Why it matters: These unfiltered discussions reveal emerging narratives, authentic language, and emotional drivers that rarely show up in structured research.
Best for: Early signal detection, message testing, and understanding how audiences discuss your category in their own words.
Pros:
- Real-time access to organic discussions
- Free or low-cost compared to formal studies
- Useful for discovering emerging topics or language customers actually use
- Adds qualitative “color” to formal research
Cons:
- Difficult to separate genuine insight from noise or trolling
- Artificial praise of one company or negativity towards another
- Social chatter reflects passion, not proportion
- High potential for bias, manipulation, and misinformation
- Difficult to attribute comments to verified professionals
5. AI-Powered Research Tools
The rise of generative AI including tools like ChatGPT (Deep Research), Claude, and Perplexity is reshaping how teams gather, interpret, and summarize insights.
What it is: AI platforms that analyze text, synthesize large datasets, and generate summaries or insights from existing information sources such as reports, reviews, and transcripts.
Why it matters: They dramatically speed up analysis, helping teams surface patterns, sentiment, and key themes in minutes rather than weeks.
Best for: Rapid synthesis, hypothesis generation, and summarizing qualitative data at scale.
Pros:
- Fast, inexpensive, and easy to experiment with
- Can process and summarize large amounts of unstructured data
- Useful for brainstorming, outlining, or identifying recurring themes
- Generated content feels professional and convincing
Cons:
- Lacks access to verified participants or proprietary data
- Dependent on the quality and truthfulness of the source material
- Sources used (ex.

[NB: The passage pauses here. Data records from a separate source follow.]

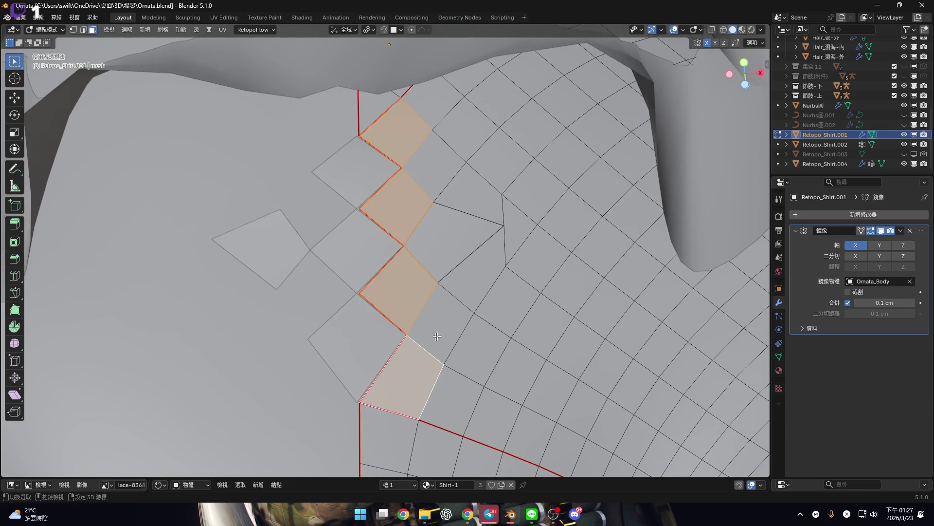
pyautogui.keyDown('shift'); pyautogui.click(481, 202); pyautogui.keyUp('shift')
pyautogui.keyDown('shift'); pyautogui.click(475, 270); pyautogui.keyUp('shift')
pyautogui.keyDown('shift'); pyautogui.moveTo(535, 210); pyautogui.dragTo(529, 226, button='middle'); pyautogui.keyUp('shift')
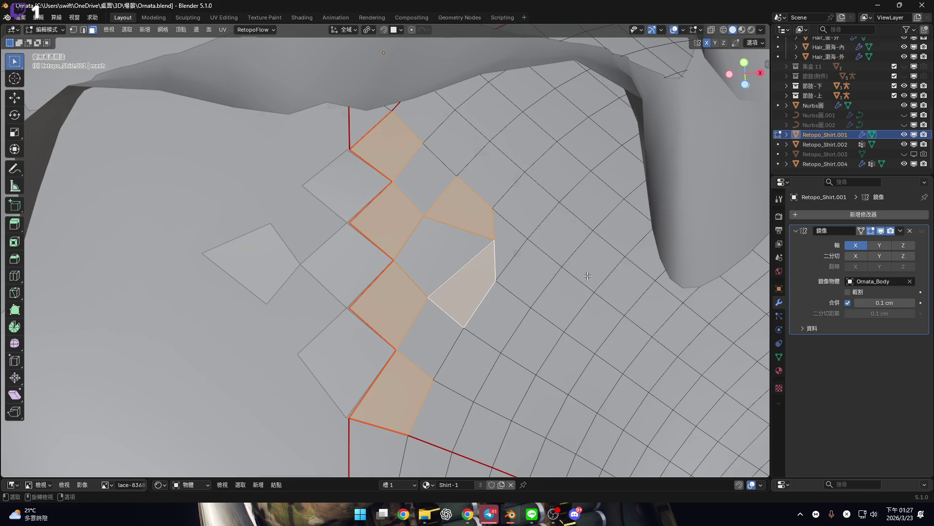
# Inset the selected diamond faces inward, each ringed by a thin border of new faces
pyautogui.press('i')
pyautogui.press('o')
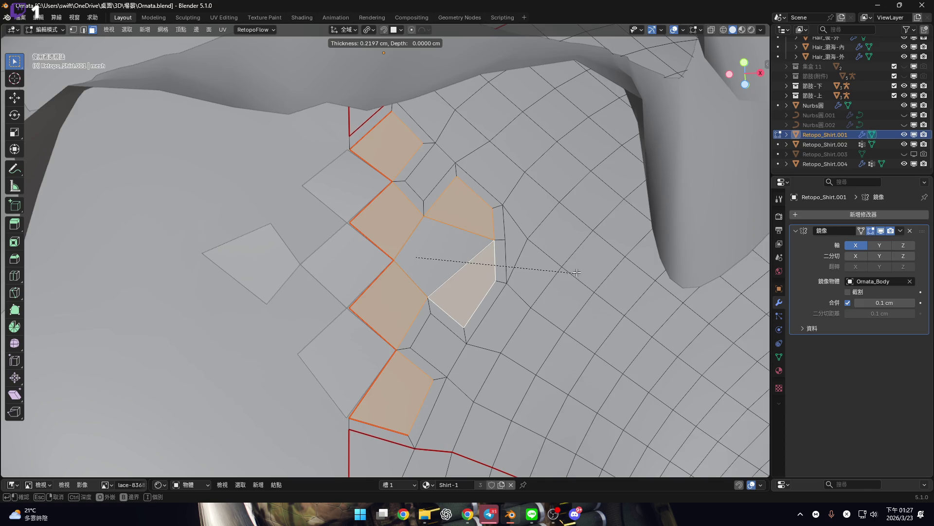
pyautogui.press('o')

Reddit, articles, reviews, etc) can incorporate biases that make Indirect Listening Channels vulnerable
- Can produce confident but incorrect summaries without human oversight
The Common Thread: Speed and Transparency Are Missing
Across all these methods, one theme emerges: corporate teams have to make at least one sacrifice of speed, quality, or price when doing B2B research.
Marketers shouldn’t need to wait 90 days to understand what their ICP thinks of their brand. Product shouldn’t have to guess what competitors’ customers actually think. Researchers shouldn't have to worry 50% of their survey responses were from bots, fraudulent respondents, or people not remotely qualified to partake in their research. Yet these things are still happening. Stacking Swiss cheese fills holes but questions are still going unanswered because at the end of the day: it is really hard to find a solution when none of them match your timeline, budget, or quality standards.

Rethinking the Research Loop
At ThinkEasy, we believe research should move at the speed of curiosity. Questions don’t wait, and neither should answers. We built a platform for teams who need insights now, not next quarter.
What sets ThinkEasy apart is speed, quality, and agility. Our platform is backed by real, verifiable decision-makers, executives, and specialists who don’t waste time joining generic panels. Every participant is multi-step verified including phone and corporate email, and has participated in calls with Zintro before, so you’re always connecting with credible professionals. By respecting every participant’s time, we build loyalty and trust, which translates into faster turnaround and higher-quality results. It's a win-win for everyone.
Researchers always pay per response, can scale projects instantly, and trust results backed by a 5x money-back guarantee on any fraudulent data. You can move seamlessly between quant and qual, run a survey to find patterns, then follow up with interviews to understand the “why”, all with the same verified audience.
It’s research that’s faster, cleaner, smarter, and built for real decisions, real professionals, and real progress.